**COMPITI DA SVOLGERE**.
A. Puoi trascrivere fedelmente il passo della scheda su Cinecittà che comincia con "Pronto (08/11/2012)" e prosegue fino a "che colpiscono Roma."?
B. Come riprenderesti la scheda su Cinecittà, proseguendola subito dopo l'ultima frase riportata?

**BRANO DA LEGGERE**.
------------------------

Profughi a Cinecittà

titolo originale:

Profughi a Cinecittà

cast:

Noa Steimatsky

sceneggiatura:

Noa Steimatsky

fotografia:

produzione:

Vivo film, Istituto Luce Cinecittà, con il contributo del Ministero della Cultura, con il sostegno di Regione Lazio

paese:

Italia

anno:

2012

durata:

52'

formato:

colore

status:

Pronto (08/11/2012)

Il film racconta la trasformazione subita da Cinecittà negli anni che vanno dal 1943 al 1950, attraverso l’occupazione nazista, la creazione di un campo profughi da parte degli alleati e, infine, la nascita della cosiddetta “Hollywood sul Tevere”.
Dopo essere stata campo di concentramento per novecento uomini rastrellati nel quartiere del Quadraro, il 16 ottobre 1943 Cinecittà viene depredata dai nazisti e 16 vagoni merci carichi di cine-attrezzature lasciano Roma, otto con destinazione Germania, e otto per la Repubblica di Salò. Nel gennaio del 1944 i teatri di posa vengono bombardati dagli alleati, in uno dei circa 50 bombardamenti che colpiscono Roma.

------------------------

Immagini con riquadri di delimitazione
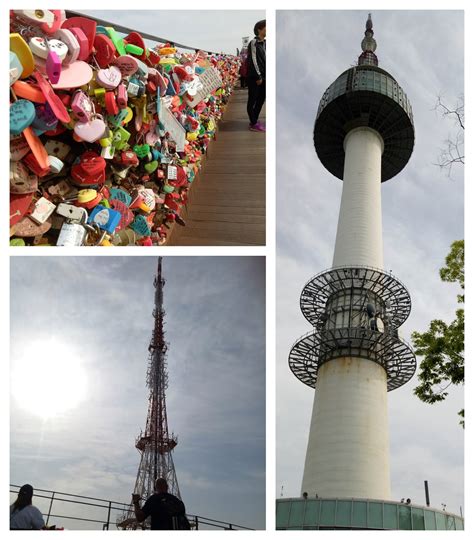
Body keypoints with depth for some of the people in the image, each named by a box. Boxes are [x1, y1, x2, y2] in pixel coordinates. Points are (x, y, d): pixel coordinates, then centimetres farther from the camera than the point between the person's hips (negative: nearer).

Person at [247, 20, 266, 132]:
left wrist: (263, 76, 10)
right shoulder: (254, 42, -9)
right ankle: (253, 124, 1)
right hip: (254, 76, -8)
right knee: (253, 99, -2)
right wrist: (258, 76, -15)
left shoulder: (264, 43, 13)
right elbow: (253, 60, -13)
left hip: (263, 76, 8)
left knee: (261, 99, 10)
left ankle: (255, 121, 19)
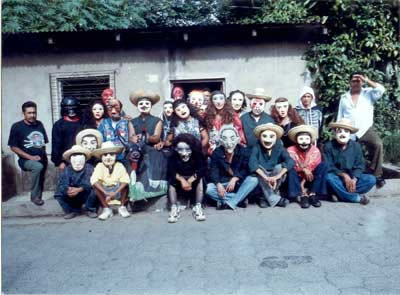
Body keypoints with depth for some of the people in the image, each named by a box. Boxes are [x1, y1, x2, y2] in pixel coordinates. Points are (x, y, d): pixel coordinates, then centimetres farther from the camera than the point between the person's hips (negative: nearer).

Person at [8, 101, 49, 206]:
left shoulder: (39, 124, 7)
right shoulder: (17, 127, -5)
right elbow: (13, 147, -6)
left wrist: (43, 154, 2)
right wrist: (30, 157, -15)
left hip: (41, 159, 6)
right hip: (26, 159, -5)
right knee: (38, 166, -32)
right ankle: (35, 196, -17)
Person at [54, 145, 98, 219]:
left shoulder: (89, 168, -13)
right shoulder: (67, 169, -6)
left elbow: (90, 183, -27)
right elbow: (62, 184, -18)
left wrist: (79, 189, -44)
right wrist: (68, 190, -41)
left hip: (85, 195, -2)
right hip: (72, 197, 2)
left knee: (93, 190, -32)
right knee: (58, 193, -20)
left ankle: (90, 210, -5)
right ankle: (73, 210, 1)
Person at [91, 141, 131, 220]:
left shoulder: (119, 166, -9)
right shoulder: (100, 166, -9)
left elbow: (125, 180, -22)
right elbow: (94, 180, -23)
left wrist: (115, 193, -32)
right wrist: (106, 193, -34)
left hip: (118, 190, -1)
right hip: (104, 191, 1)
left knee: (125, 184, -28)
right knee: (95, 186, -26)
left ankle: (122, 207, -10)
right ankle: (106, 209, -14)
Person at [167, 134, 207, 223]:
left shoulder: (198, 156, -17)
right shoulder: (173, 157, -14)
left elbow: (201, 170, -25)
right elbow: (171, 171, -22)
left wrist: (190, 180, -36)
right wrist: (182, 179, -38)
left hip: (193, 178, 0)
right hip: (178, 178, 1)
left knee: (200, 179, -30)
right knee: (171, 181, -28)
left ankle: (197, 207, -27)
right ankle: (174, 208, -27)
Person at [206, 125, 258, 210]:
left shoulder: (244, 151, -6)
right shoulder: (217, 153, -4)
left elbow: (246, 170, -12)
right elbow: (214, 171, -10)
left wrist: (235, 179, -28)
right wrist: (218, 184, -29)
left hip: (239, 183, 0)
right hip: (223, 183, 1)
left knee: (253, 180, -29)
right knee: (208, 188, -27)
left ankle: (230, 202, -27)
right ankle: (241, 199, -23)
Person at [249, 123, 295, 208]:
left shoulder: (279, 148, -15)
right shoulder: (257, 148, -17)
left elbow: (290, 162, -30)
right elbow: (252, 163, -33)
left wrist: (276, 176, -43)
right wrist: (266, 177, -44)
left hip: (276, 179, 1)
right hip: (262, 180, 0)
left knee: (279, 167, -26)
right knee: (259, 168, -28)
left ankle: (266, 198, -14)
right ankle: (274, 199, -25)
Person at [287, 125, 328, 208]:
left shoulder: (315, 151, -8)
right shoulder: (291, 150, -13)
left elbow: (314, 168, -12)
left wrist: (303, 182, -21)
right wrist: (303, 169, -31)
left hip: (310, 180, 2)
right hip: (297, 179, -2)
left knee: (323, 165, -20)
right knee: (291, 169, -32)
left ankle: (312, 194, -18)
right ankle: (302, 196, -25)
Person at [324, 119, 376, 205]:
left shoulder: (356, 146, -1)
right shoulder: (328, 146, -9)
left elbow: (359, 166, -4)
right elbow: (328, 167, -13)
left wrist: (354, 179, -21)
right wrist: (344, 175, -23)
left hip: (352, 178, 3)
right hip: (337, 178, -3)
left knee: (371, 179, -20)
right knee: (329, 177, -36)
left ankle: (340, 194, -25)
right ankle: (357, 197, -24)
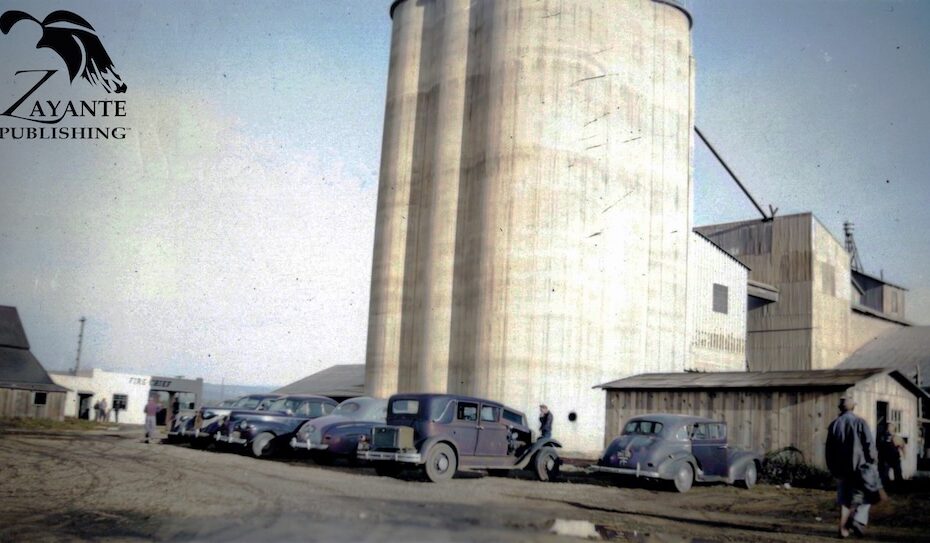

------------------------

**RISPOSTE AI COMPITI**.
A.
Pronto (08/11/2012)

Il film racconta la trasformazione subita da Cinecittà negli anni che vanno dal 1943 al 1950, attraverso l’occupazione nazista, la creazione di un campo profughi da parte degli alleati e, infine, la nascita della cosiddetta “Hollywood sul Tevere”.
Dopo essere stata campo di concentramento per novecento uomini rastrellati nel quartiere del Quadraro, il 16 ottobre 1943 Cinecittà viene depredata dai nazisti e 16 vagoni merci carichi di cine-attrezzature lasciano Roma, otto con destinazione Germania, e otto per la Repubblica di Salò. Nel gennaio del 1944 i teatri di posa vengono bombardati dagli alleati, in uno dei circa 50 bombardamenti che colpiscono Roma.

B.
Il 6 giugno 1944 la “città del cinema” è requisita dall’Allied Control Commission per garantire l’alloggiamento delle migliaia di rifugiati creati dalla guerra. Un moderno complesso cinematografico, pur se profondamente ferito, viene convertito in campo profughi: da una parte i senzatetto italiani, dall’altra, rigidamente separato, un campo internazionale. Cinecittà fu infatti la destinazione per profughi dalle storie e dalle sofferenze assai diverse: tra le migliaia di sfollati c’erano i figli dei coloni italiani in Libia, gli esuli giuliano-dalmati, gli sfollati dai bombardamenti di Monte Cassino e di Roma, molti ebrei internati e rientrati dai campi di concentramento…
Profughi a Cinecittà osserva quei profughi in diretta, lasciando emergere la storia direttamente dai loro ricordi, vedendoli muovere nella Cinecittà di oggi, tra corridoi di studios e scenografie di reality assai lontane da quelle riciclate allora per garantirsi un minimo di protezione. Dissotterrando la memoria, si racconta una pagina pressoché sconosciuta della nostra storia e del nostro cinema.